* **Texte cité**:
N’est-ce pas un triste signe que la Journée nationale de La Casbah ne soit célébrée qu’à Alger quand ce site appartient à tous les Algériens et Algériennes ?
Célébration.
Voilà 22 ans que le 23 février a été décrété Journée nationale de La Casbah par Chérif Rahmani, alors à la tête de l’éphémère Gouvernorat d’Alger. Chaque année, elle est célébrée, essentiellement à Alger, de manière généralement discrète, sinon confidentielle, à l’initiative souvent des quelques associations qui se vouent à cette cause. Car La Casbah a fini par devenir une cause. Perdue pour beaucoup qui désespèrent de la revoir revivre après tant d’errements, de fausses promesses et de plans successifs dont les lancements tardifs ne semblent avoir d’autre but que de les décréter caducs pour en adopter de nouveaux.
Et les années passent, ponctuées de cette date où les lamentations nostalgiques et les vœux pieux viennent accompagner les activités culturelles de circonstance. Et chaque année, les écroulements de maisons, toujours plus rapides que les restaurations, viennent accroître la décrépitude du site, creusant des caries dans cette dentition urbaine, tandis que quelques vieux viennent pleurer la blancheur immaculée perdue en relatant les rites oubliés de chaulage des façades.
Cette banalisation de la Journée nationale de La Casbah, qui a pris l’allure d’un requiem à épisodes, est venue s’ajouter à l’indifférence ordinaire qui domine à son égard. Beaucoup de discours, de déclarations et de soupirs. Peu d’actes concrets bien que des efforts aient été fournis mais sans clarté et grands effets. Dans le brouillard de cette course contre le temps, on a même oublié pourquoi c’est le 23 février qui a été choisi. La seule date approchante que nous avons trouvée est celle du 23 février 1957, jour de l’arrestation à Alger de Larbi Ben M’hidi, dirigeant de la guerre de Libération nationale (?).

[Entrées d'un jeu de données]

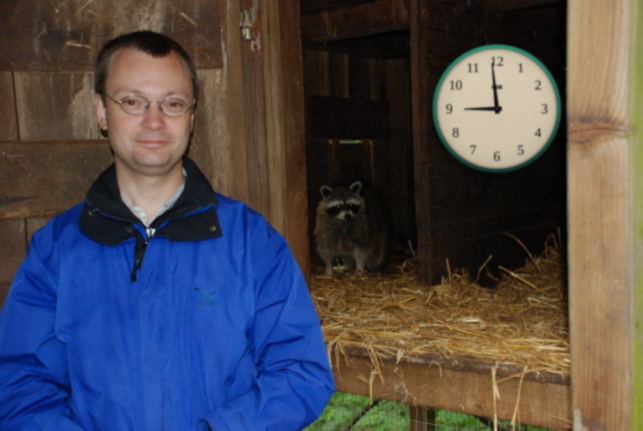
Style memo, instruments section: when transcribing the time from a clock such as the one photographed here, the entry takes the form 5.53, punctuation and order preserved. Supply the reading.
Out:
8.59
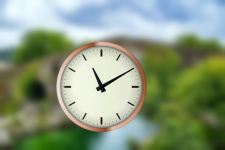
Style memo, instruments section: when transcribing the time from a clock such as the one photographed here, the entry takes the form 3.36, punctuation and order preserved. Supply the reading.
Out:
11.10
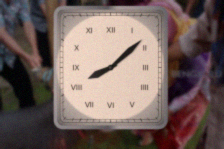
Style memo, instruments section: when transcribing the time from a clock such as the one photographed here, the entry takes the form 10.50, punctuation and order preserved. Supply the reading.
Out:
8.08
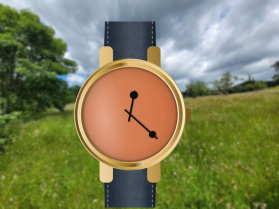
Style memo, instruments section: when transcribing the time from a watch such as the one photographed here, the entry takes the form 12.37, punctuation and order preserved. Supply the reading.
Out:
12.22
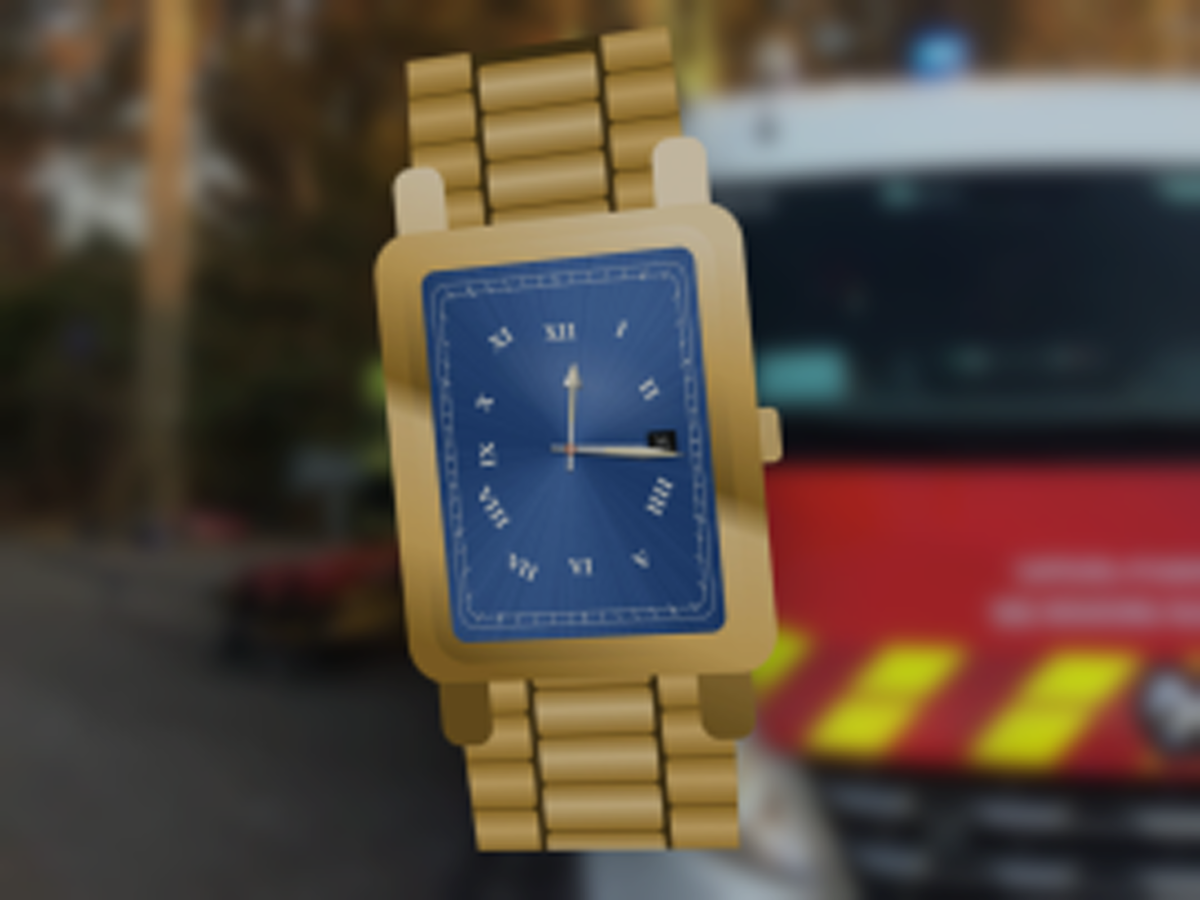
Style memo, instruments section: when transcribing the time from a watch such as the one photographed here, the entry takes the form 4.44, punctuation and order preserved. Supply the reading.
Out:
12.16
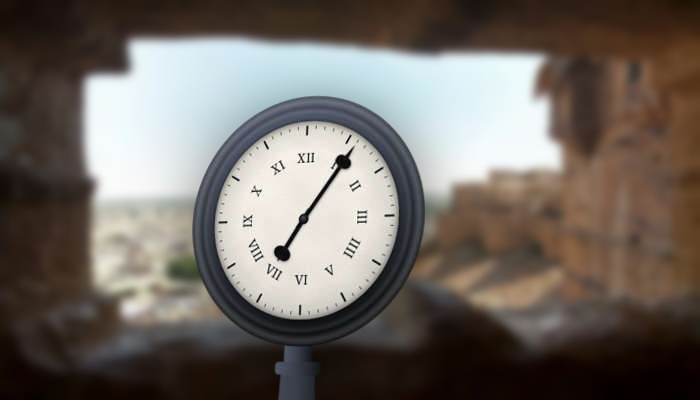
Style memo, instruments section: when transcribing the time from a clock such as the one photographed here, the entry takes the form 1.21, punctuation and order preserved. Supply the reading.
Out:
7.06
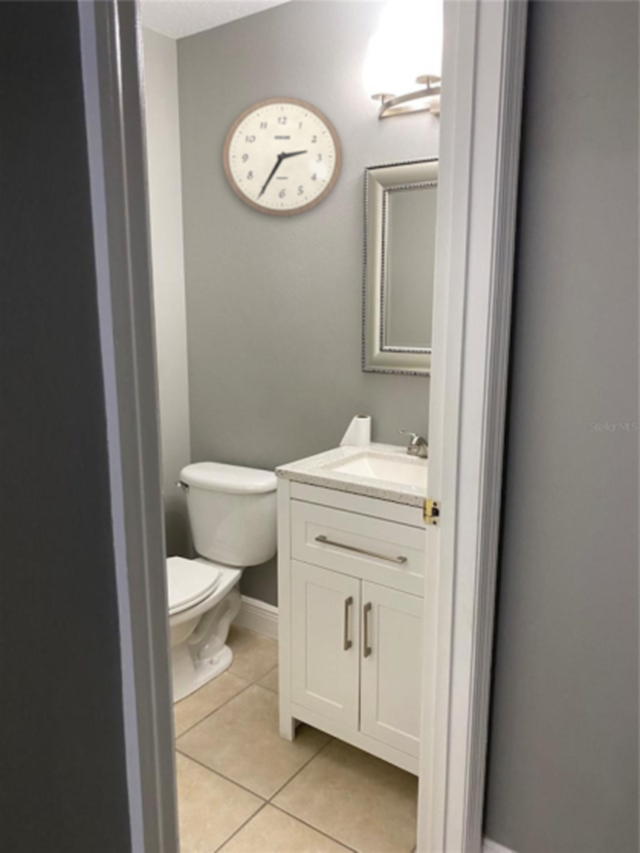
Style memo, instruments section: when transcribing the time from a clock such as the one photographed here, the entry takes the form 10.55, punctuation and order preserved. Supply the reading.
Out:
2.35
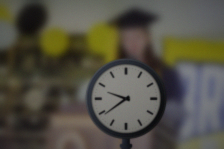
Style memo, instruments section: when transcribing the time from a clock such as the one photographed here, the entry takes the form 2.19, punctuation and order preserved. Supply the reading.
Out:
9.39
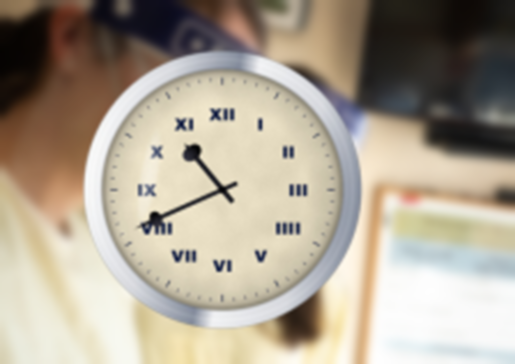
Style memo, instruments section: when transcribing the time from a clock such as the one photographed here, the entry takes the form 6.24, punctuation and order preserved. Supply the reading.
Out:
10.41
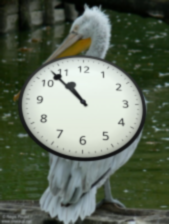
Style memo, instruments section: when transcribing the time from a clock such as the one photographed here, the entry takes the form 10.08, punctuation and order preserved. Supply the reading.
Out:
10.53
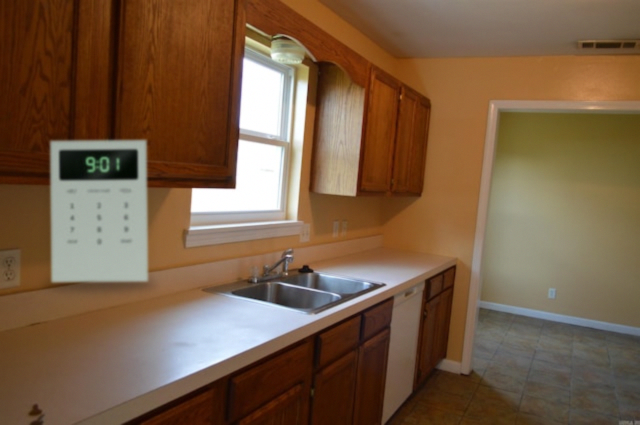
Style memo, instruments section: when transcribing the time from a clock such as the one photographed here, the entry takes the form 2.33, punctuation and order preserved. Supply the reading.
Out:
9.01
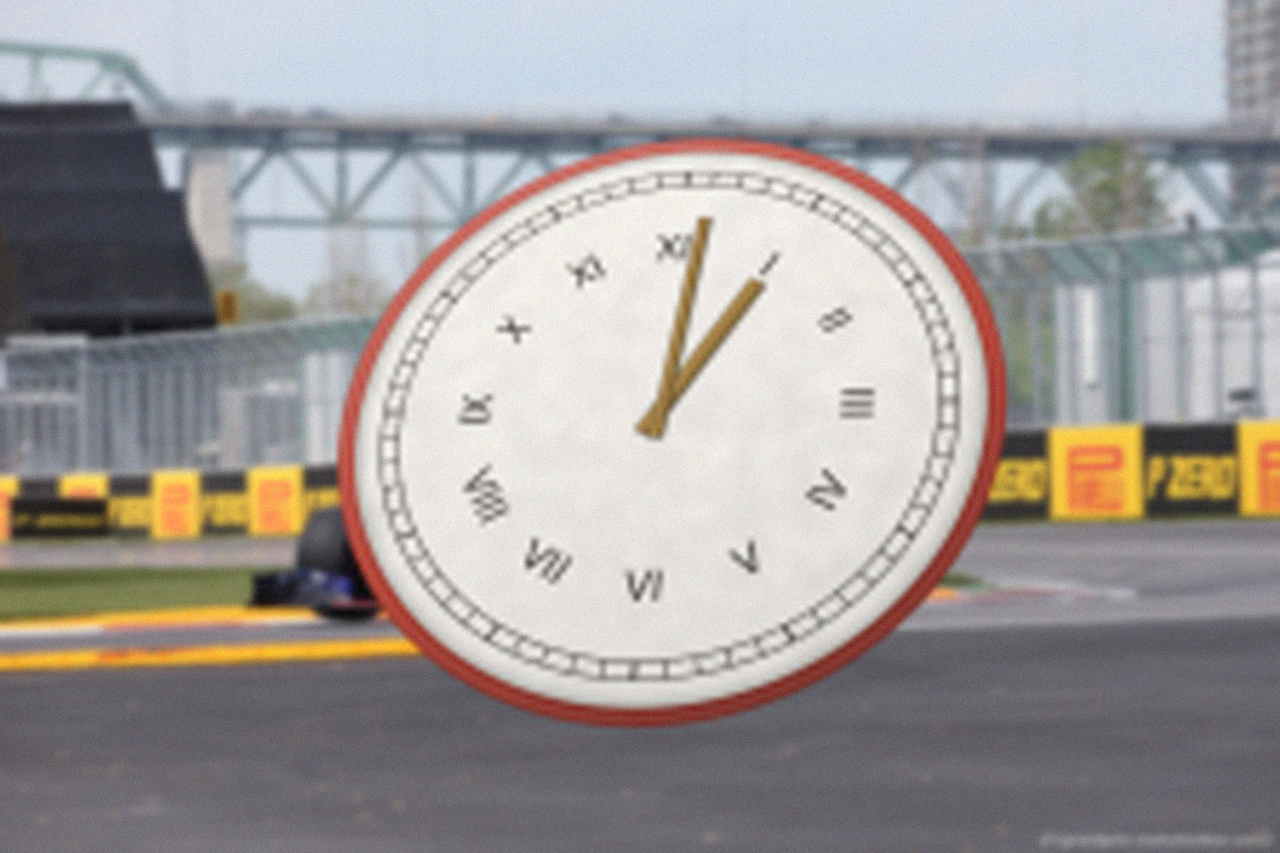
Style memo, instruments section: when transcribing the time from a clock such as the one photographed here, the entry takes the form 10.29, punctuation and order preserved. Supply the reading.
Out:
1.01
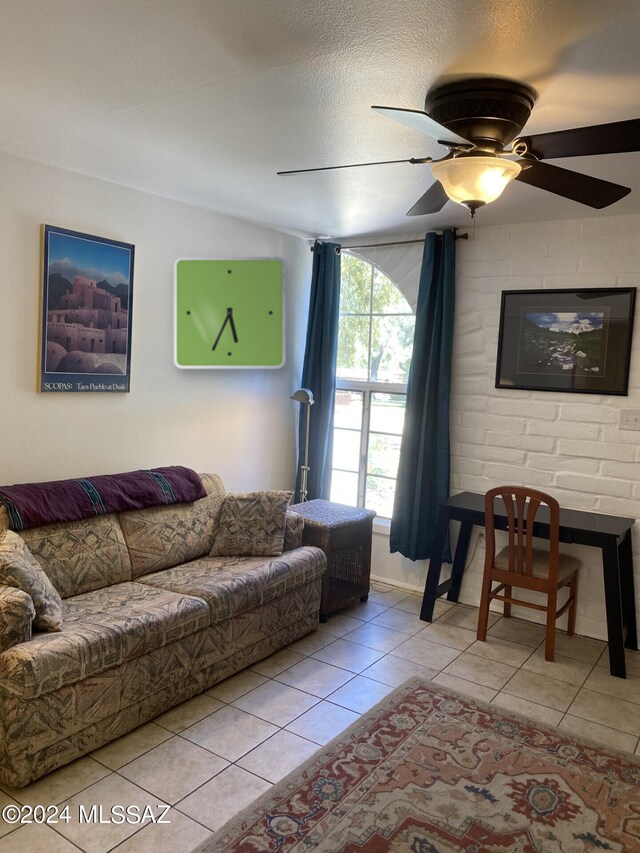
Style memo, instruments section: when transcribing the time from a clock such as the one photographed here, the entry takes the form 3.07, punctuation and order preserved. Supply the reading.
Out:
5.34
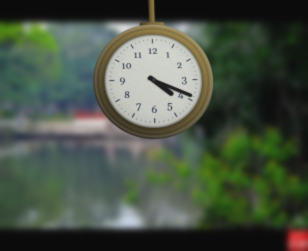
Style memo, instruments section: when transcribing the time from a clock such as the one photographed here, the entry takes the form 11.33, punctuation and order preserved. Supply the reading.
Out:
4.19
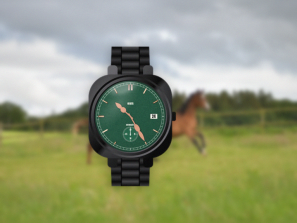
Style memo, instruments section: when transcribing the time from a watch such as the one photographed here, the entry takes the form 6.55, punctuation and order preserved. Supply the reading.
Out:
10.25
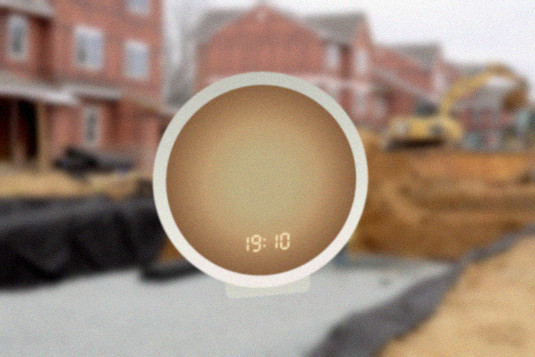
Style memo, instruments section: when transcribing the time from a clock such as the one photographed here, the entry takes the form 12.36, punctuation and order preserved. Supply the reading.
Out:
19.10
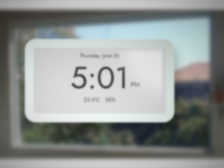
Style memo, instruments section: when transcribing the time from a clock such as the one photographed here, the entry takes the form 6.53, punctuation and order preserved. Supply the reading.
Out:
5.01
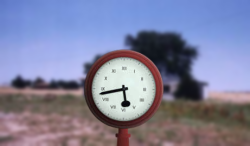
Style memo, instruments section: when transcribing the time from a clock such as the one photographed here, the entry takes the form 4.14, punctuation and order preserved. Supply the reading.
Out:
5.43
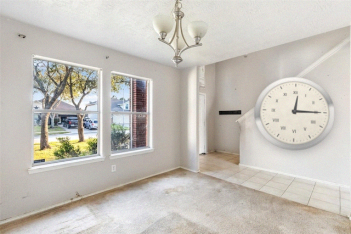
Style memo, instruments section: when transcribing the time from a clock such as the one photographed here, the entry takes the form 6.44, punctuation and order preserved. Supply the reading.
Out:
12.15
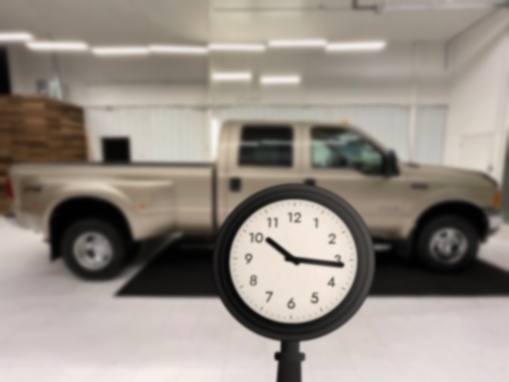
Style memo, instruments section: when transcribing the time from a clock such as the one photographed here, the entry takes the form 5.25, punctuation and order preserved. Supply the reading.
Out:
10.16
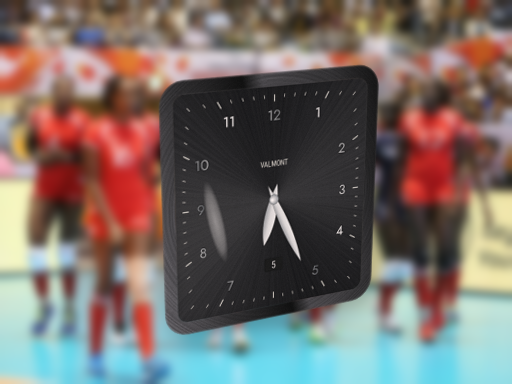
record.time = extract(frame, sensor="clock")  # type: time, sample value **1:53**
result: **6:26**
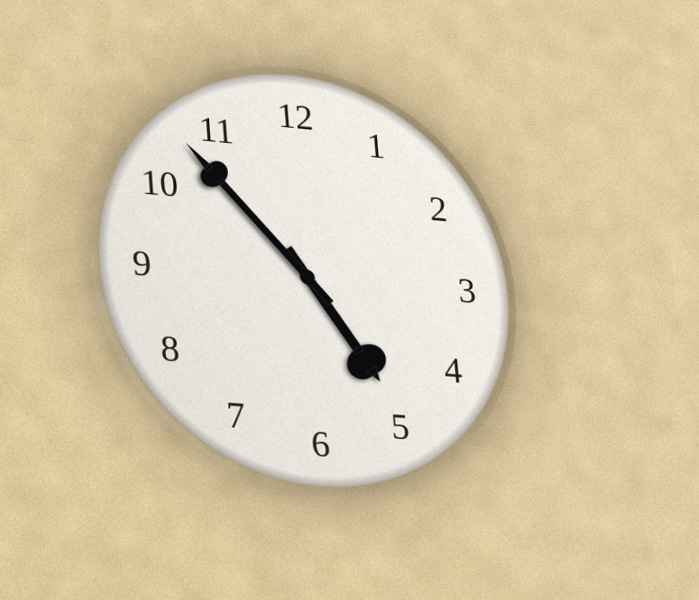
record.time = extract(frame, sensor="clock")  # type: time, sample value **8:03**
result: **4:53**
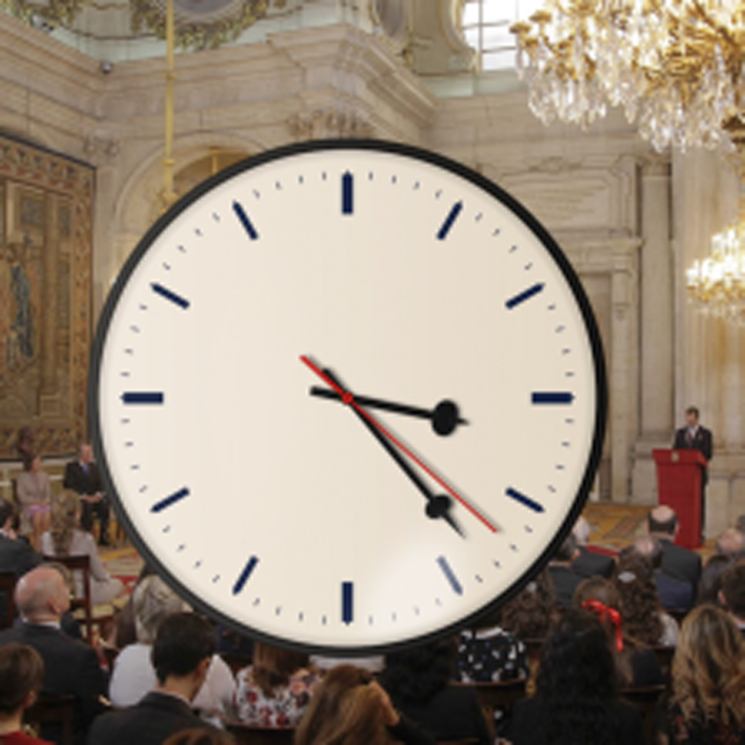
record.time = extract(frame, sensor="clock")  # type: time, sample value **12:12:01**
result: **3:23:22**
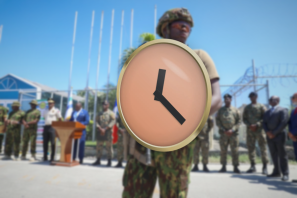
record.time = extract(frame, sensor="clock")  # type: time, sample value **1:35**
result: **12:22**
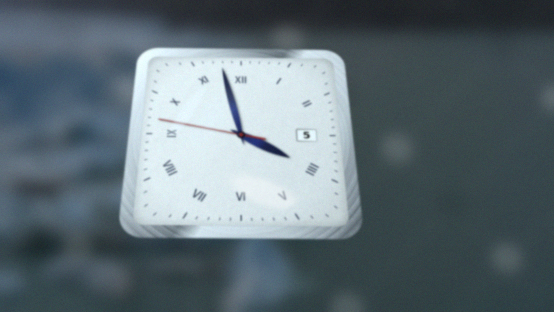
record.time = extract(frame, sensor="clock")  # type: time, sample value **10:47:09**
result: **3:57:47**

* **Ensemble de tâches**:
1 > D'après le texte sur La Casbah, qui a décrété le 23 février Journée nationale de La Casbah ?
2 > Relevez toutes les lignes des entrées où figure le mot "sample".

* **Réponses aux tâches**:
1 > Chérif Rahmani, alors à la tête de l'éphémère Gouvernorat d'Alger.

2 >
record.time = extract(frame, sensor="clock")  # type: time, sample value **1:53**
record.time = extract(frame, sensor="clock")  # type: time, sample value **8:03**
record.time = extract(frame, sensor="clock")  # type: time, sample value **12:12:01**
record.time = extract(frame, sensor="clock")  # type: time, sample value **1:35**
record.time = extract(frame, sensor="clock")  # type: time, sample value **10:47:09**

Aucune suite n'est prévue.